PNN: Muttahida Qaumi Movement-Pakistan (MQM-P) on Sunday assailed the PPP-led Sindh government for moving a resolution in the provincial assembly against the creation of any new province, terming it “unconstitutional”.
On Saturday, the Sindh Assembly on Saturday passed a resolution declaring Karachi an “inseparable part” of the province and opposing any move that suggested otherwise.
Subsequently, on Sunday, MQM-P Convener Khalid Maqbool Siddiqui flanked by Farooq Sattar, Mustafa Kamal and Senator Faisal Subzwari addressed a press conference in Karachi on the development.
“Yesterday, a resolution against the Constitution of Pakistan was passed by one assembly of Pakistan,” Siddiqui said at the outset of his speech.
“A province had carried itself as if it were a separate country,” Siddiqui, also the federal education minister, said while referring to Sindh.
The MQM-P leader asked the public and the “intellectuals” of Sindh whether any province could pass a resolution that “went against the Constitution”.
“This [resolution] challenged Pakistan, its Constitution, its law and its state,” he remarked, noting that it was being done by the party that had been in power in the province for the past 17 years.
Siddiqui contended that Article 239 of the 1973 Constitution provided the procedure for establishing new provinces.
“This resolution is not against any demand of ours but against Pakistan’s Constitution, its state, presence and the PPP leader (Bhutto),” he said.
The MQM-P leader also referred to Articles 246 and 248 of the Constitution, which he said gave presidential powers for “extraordinary circumstances”.
He recalled that the MQM-P had demanded the empowerment of local governments even at the time of the 26th Amendment, when “the Pakistani state, government and democracy were in dire need of us”.
Siddiqui emphasised that the solution to the issue was “dialogue, not threats”.
“What fear made you table this resolution?” he asked, asserting that no demand ever made by the MQM-P was in violation of the Constitution.
“The incident and trauma that Pakistan suffered in 1970, a show of solidarity had to be made after that. Then what happened? The Punjab Assembly declared Urdu its provincial language.
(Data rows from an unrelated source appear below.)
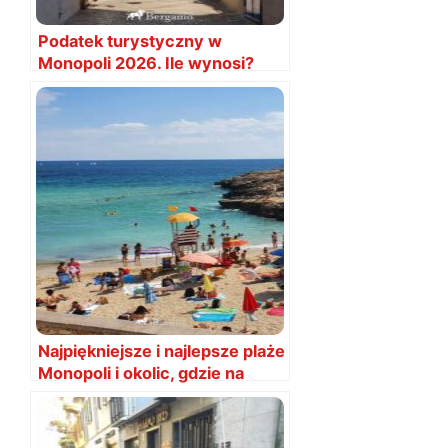
Podatek turystyczny w
Monopoli 2026. Ile wynosi?
Najpiękniejsze i najlepsze plaże
Monopoli i okolic, gdzie na
plażę?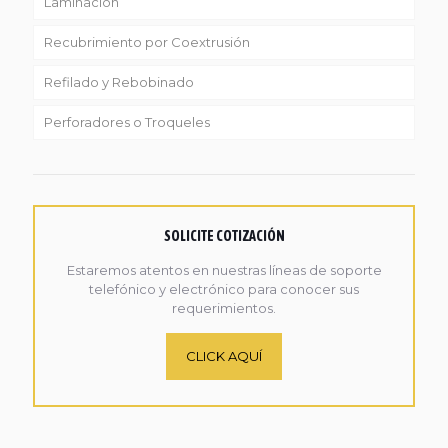
Laminación
Recubrimiento por Coextrusión
Refilado y Rebobinado
Perforadores o Troqueles
SOLICITE COTIZACIÓN
Estaremos atentos en nuestras líneas de soporte
telefónico y electrónico para conocer sus
requerimientos.
CLICK AQUÍ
Sarhad (Khyber Pakhtunkhwa) and Balochistan also chose Urdu as their provincial language,” he said.
However, Sindh, he said, was the only province which didn’t do so because the ruling party here had “other dreams and intentions, which have been proved today.”
“As long as we are here, every dream of establishing Sindhudesh will be shattered,” he declared. “As long as we are here, we cannot let this happen.”
Speaking about Pakistan’s electoral history, he said that in the elections of the 1970s, there wasn’t a single candidate representing the PPP from West Pakistan, i.e. 55 per cent of the country, declaring itself a lingual party. Only 1.5 provinces had PPP representation.
“Today, a party with a manufactured majority has held control of Sindh since 1972. I want to ask the state of Pakistan: is there any other province where such segregation exists along linguistic lines? In 1970, the quota system was not merely an administrative arrangement; it was structured on the basis of language.”
Siddiqui then questioned the prime minister, the president, the state of Pakistan, the courts, and the nation at large, asking whether the kind of treatment meted out to Sindh’s cities has ever been seen in any other part of Pakistan. He said that whenever anyone raises their voice for their rights in Sindh, they are branded as traitors.
He further said that the MQM-P had “never made any demands that go against the interests of Pakistan,” adding that when their founding leader made remarks against the country, he was separated from the MQM, stressing that for the party leaders, it is Pakistan first, then MQM.